5. The result is a thoroughly worldly life-a life occupied wholly with transitory things, a life in which religion has no part. These are some of the chief dangers which appertain to a state of prosperity. Beware of them in time. They encroach very gradually; and before you are aware of it, you may be swallowed up. (A. Raleigh, D. D.)
Ill effects of prosperity
Generally speaking, the sunshine of too much worldly favour weakens and relaxes our spiritual nerves; as weather, too intensely hot, relaxes those of the body. A degree of seasonable opposition, like a fine dry frost, strengthens and invigorates and braces up. (A. M. Toplady.)
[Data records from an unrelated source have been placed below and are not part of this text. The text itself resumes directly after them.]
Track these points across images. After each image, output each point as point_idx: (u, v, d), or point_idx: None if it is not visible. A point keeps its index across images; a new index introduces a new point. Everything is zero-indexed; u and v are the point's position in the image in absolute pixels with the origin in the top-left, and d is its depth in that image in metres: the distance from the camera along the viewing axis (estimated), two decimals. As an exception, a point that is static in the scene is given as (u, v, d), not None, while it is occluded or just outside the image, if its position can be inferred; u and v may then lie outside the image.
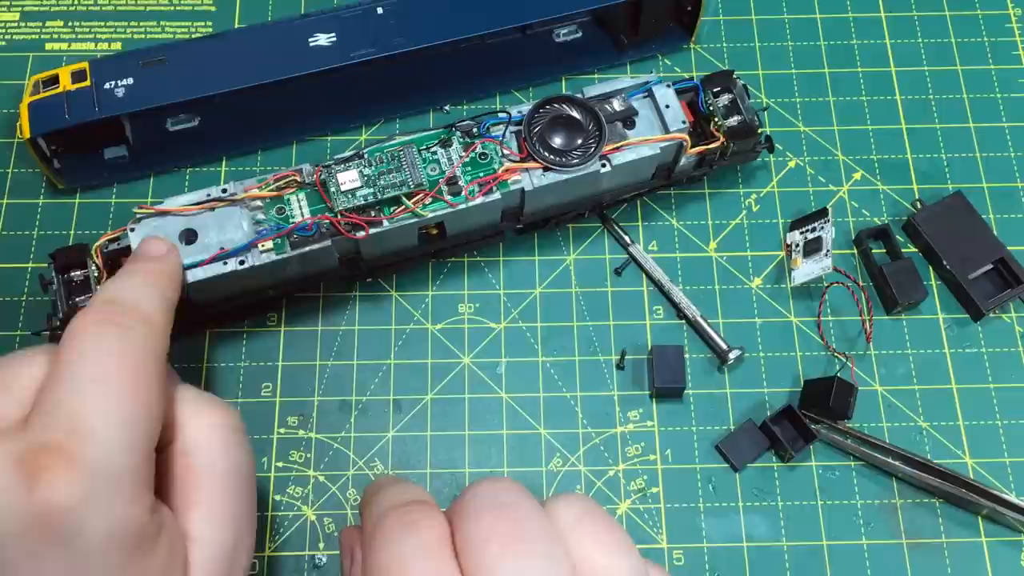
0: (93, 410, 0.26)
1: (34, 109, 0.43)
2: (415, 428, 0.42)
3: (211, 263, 0.38)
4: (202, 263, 0.38)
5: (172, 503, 0.30)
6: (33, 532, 0.24)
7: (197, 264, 0.38)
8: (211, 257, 0.38)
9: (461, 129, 0.41)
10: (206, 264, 0.38)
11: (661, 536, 0.41)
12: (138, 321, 0.29)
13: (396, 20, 0.45)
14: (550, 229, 0.46)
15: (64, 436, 0.25)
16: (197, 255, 0.38)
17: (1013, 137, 0.49)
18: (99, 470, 0.25)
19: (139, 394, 0.27)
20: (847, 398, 0.41)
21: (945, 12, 0.52)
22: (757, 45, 0.51)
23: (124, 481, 0.26)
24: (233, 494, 0.31)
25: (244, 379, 0.43)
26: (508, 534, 0.25)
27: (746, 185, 0.48)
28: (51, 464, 0.25)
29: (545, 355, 0.44)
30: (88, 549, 0.25)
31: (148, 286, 0.32)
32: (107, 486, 0.26)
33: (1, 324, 0.44)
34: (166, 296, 0.32)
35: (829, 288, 0.44)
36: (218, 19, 0.51)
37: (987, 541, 0.41)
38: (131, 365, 0.28)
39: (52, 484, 0.25)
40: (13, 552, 0.24)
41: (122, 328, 0.29)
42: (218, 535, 0.30)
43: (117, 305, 0.30)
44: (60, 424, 0.26)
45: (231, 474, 0.31)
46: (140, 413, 0.27)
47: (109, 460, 0.26)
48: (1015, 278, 0.44)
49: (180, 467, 0.30)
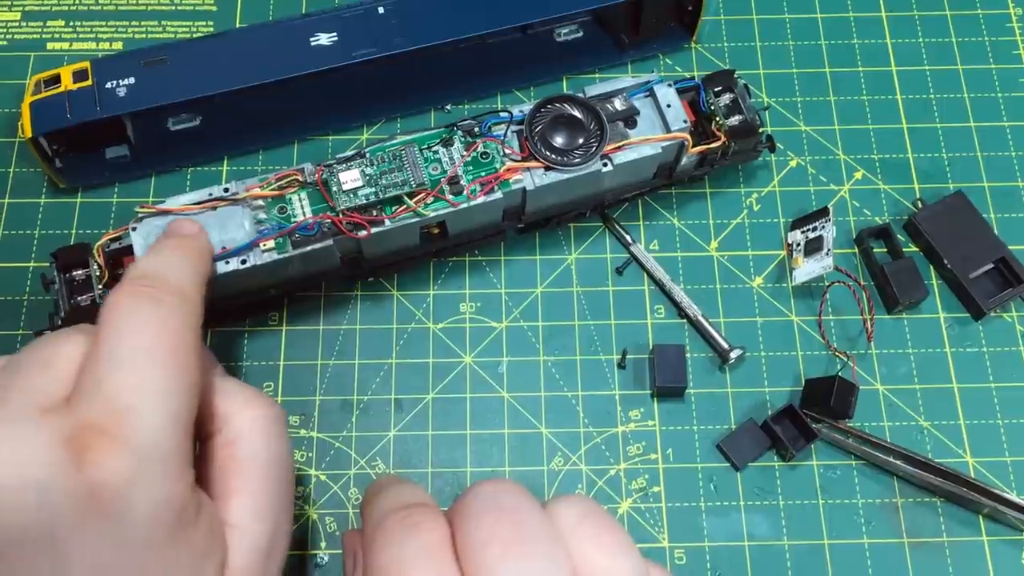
0: (134, 386, 0.26)
1: (36, 108, 0.43)
2: (416, 427, 0.42)
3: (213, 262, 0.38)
4: (204, 262, 0.38)
5: (214, 491, 0.30)
6: (82, 510, 0.25)
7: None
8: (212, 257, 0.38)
9: (463, 128, 0.41)
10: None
11: (662, 535, 0.41)
12: (171, 293, 0.29)
13: (397, 20, 0.45)
14: (551, 228, 0.46)
15: (108, 414, 0.26)
16: (199, 254, 0.38)
17: (1014, 136, 0.49)
18: (144, 447, 0.26)
19: (177, 367, 0.27)
20: (848, 397, 0.41)
21: (946, 11, 0.52)
22: (758, 44, 0.51)
23: (168, 457, 0.26)
24: (274, 485, 0.31)
25: (246, 378, 0.43)
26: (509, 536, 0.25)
27: (747, 184, 0.48)
28: (97, 442, 0.25)
29: (546, 354, 0.44)
30: (134, 525, 0.25)
31: (180, 259, 0.32)
32: (152, 463, 0.26)
33: (3, 323, 0.44)
34: (198, 270, 0.32)
35: (830, 287, 0.44)
36: (219, 19, 0.51)
37: (988, 540, 0.41)
38: (167, 338, 0.28)
39: (99, 462, 0.25)
40: (63, 530, 0.24)
41: (156, 301, 0.29)
42: (258, 524, 0.30)
43: (149, 279, 0.30)
44: (103, 402, 0.26)
45: (273, 465, 0.31)
46: (179, 386, 0.27)
47: (153, 436, 0.26)
48: (1016, 277, 0.44)
49: (223, 456, 0.30)
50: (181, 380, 0.27)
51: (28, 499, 0.24)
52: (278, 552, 0.31)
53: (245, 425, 0.31)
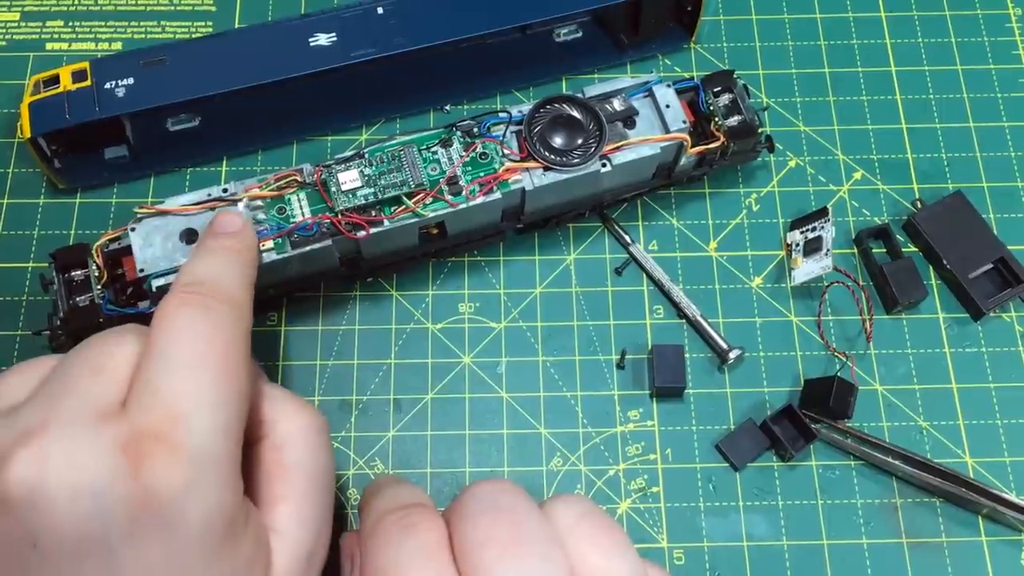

Prosperity causes men to forget God
Prosperity most usually makes us proud, insolent, forgetful of God, and of all duties we owe unto Him. It chokes and extinguishes, or at least cools and abates, the heat and vigour of all virtue in us. And as the ivy, whilst it embraces the oak, sucks the sap from the root, and in time makes it rot and perish; so worldly prosperity kills us with kindness whilst it sucks from us the sap of God’s graces, and so makes our spiritual growth and strength to decay and languish. Neither do men ever almost suffer an eclipse of their virtues and good parts, but when they are in the full of worldly prosperity. (Downame.)
Worldliness defined
It is the spirit of a life, not the objects with which the life is conversant. It is not the “flesh,” nor the “eye,” nor “life” which are forbidden, but the lust of these. It is not this earth nor the men who inhabit it, nor the sphere of our legitimate activity, that we may not love; but it is the way in which the love is given which constitutes worldliness. (F. W. Robertson.)
Worldliness is the spirit of childhood carried on into manhood
The child lives in the present hour; today to him is everything. The holiday promised at a distant interval is no holiday at all-it must be either now or never. Natural in the child, and therefore pardonable, this spirit when carried on into manhood is worldliness. (F. W. Robertson.)
The deceitfulness of riches: Heathen testimony to this
When Cyrus received intelligence that the Lydians had revolted from him, he told a friend, with much emotion, that he had almost determined to make them all slaves. His friend expostulated, begging him to pardon them. “But,” he added, “that they may no more rebel or be troublesome to you, command them to lay aside their arms, to wear long vests and buskins, that is, to vie with each other in the elegance and richness of their dress. Order them to drink, and sing, and play, and you will soon see their spirits broken, and themselves changed to the effeminacy of women, so that they will no more rebel, nor give you any further uneasiness.” The advice was followed, and the result proved how politic it was. While the advice is such as no good man could consistently follow, the incident shows the deteriorating influence of luxury in a very striking light.
The lusts of other things
The love of pleasure, of amusements, and sensual gratifications, and even the cultivation of refined tastes; all which have a tendency to engross the mind, and induce it quietly to take up with a world which yields it so much satisfaction. (M. F. Sadler.)
“Entering in:”
Very suggestive expression; teaching us that these cares of the world, and deceitfulness of riches, may not be present or sensibly felt when the Word first springs up in the heart; but, when opportunity offers, they may make their appearance, and grow far faster and more vigorously than the true religious life, and ultimately destroy it. (M. F. Sadler.)